The Pal-V, which will be undergoing endurance testing on European roads over the next few months, is sure to be a head turner. Picture: SUPPLIED
The Pal-V, which will be undergoing endurance testing on European roads over the next few months, is sure to be a head turner. Picture: SUPPLIED

The allure of being able to escape traffic gridlock in flying cars has fascinated humans since the idea was popularised in the 1960s television cartoon The Jetsons.

Now the idea has come closer to reality with the Pal-V Liberty flying car being approved for road use in Europe. Though there are numerous flying-car prototypes in development, the Dutch-developed Liberty is the first one allowed on the streets with a licence plate after passing stringent European tests.

Over the next few months the Pal-V will be undergoing endurance testing on European roads, and it’s sure to be a head turner.

To meet aviation certification, the flying car still needs to go through a few hoops, including completing more than 1,200 test reports before the final 150 hours of flight testing can take place. After this, deliveries to customers will start.

According to Pal-V, which is based in Raamsdonksveer, the Netherlands, the reservation book is growing beyond expectation. The company says 80% of future Pal-V carflyers are new to aviation, and some have started the training for a gyroplane flying licence at the Pal-V FlyDrive Academy.

With its flying gear folded on the roof, the two-seater is about the size of a regular car and has a top speed of about 160km/h from its 75kW petrol engine, with a claimed driving range of 1,315km from the 100l fuel tank.

It takes five to 10 minutes to turn it into an aircraft by unfolding its rotor blades and propeller. Then it turns into a gyroplane , which, unlike a helicopter, has unpowered rotor blades — the propulsion from the propeller at the rear causes the blades on top to spin and create lift.

It therefore needs a runway to take off and land— you can’t simply decide you’ve had enough of the traffic jam and take off vertically. However, the Pal-V does allow you to drive to an airport or air field, fly to your destination, and then switch back into car mode for the final part of the journey.

Its maximum flying speed is 180km/h and it can reach an altitude of 3,500m, with a flying range of up to 500km with just the pilot, and 400km with a passenger.

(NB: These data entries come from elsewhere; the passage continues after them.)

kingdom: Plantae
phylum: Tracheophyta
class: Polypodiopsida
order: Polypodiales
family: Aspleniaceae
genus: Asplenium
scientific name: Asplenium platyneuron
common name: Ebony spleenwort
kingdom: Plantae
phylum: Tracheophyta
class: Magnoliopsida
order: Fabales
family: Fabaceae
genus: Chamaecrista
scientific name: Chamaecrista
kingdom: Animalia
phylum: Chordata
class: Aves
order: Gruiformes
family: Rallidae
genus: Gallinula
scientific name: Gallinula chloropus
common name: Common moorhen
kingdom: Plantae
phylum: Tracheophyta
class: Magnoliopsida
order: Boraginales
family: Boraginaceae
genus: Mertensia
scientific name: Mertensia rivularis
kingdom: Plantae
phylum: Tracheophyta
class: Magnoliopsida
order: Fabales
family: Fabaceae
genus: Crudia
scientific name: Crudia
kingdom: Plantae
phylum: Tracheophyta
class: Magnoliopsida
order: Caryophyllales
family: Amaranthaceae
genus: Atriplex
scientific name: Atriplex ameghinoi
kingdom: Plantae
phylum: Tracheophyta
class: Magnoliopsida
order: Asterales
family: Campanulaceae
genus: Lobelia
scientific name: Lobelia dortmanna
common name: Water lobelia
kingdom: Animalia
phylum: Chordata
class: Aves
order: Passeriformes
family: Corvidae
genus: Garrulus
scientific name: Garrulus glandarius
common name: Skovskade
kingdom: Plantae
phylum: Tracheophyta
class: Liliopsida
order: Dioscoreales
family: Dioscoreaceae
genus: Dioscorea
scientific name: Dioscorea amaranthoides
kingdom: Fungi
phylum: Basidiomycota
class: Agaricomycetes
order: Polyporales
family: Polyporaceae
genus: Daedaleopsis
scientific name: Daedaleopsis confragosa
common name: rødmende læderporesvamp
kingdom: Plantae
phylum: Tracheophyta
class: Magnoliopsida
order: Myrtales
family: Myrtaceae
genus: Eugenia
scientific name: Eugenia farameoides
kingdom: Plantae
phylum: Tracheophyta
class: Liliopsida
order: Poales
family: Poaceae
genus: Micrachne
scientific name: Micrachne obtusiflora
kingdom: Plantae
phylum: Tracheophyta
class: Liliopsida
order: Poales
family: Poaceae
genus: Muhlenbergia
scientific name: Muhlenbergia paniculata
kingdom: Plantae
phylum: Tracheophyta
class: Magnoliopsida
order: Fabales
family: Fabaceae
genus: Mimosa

The Pal-V requires a gyroplane licence, which can be obtained after about 30-40 hours’ training.

Hans Joore, test driver of the PAL-V, said when he fired up the Pal-V for the first time he got goosebumps.

“All the effort that we put into it came together at that crucial moment. Hearing the vehicle come to life was just magnificent and driving it was great.

“It is very smooth and responsive to the steering, and with a weight of just 660kg, it accelerates well. The overall experience is like a sports car. It feels sensational.”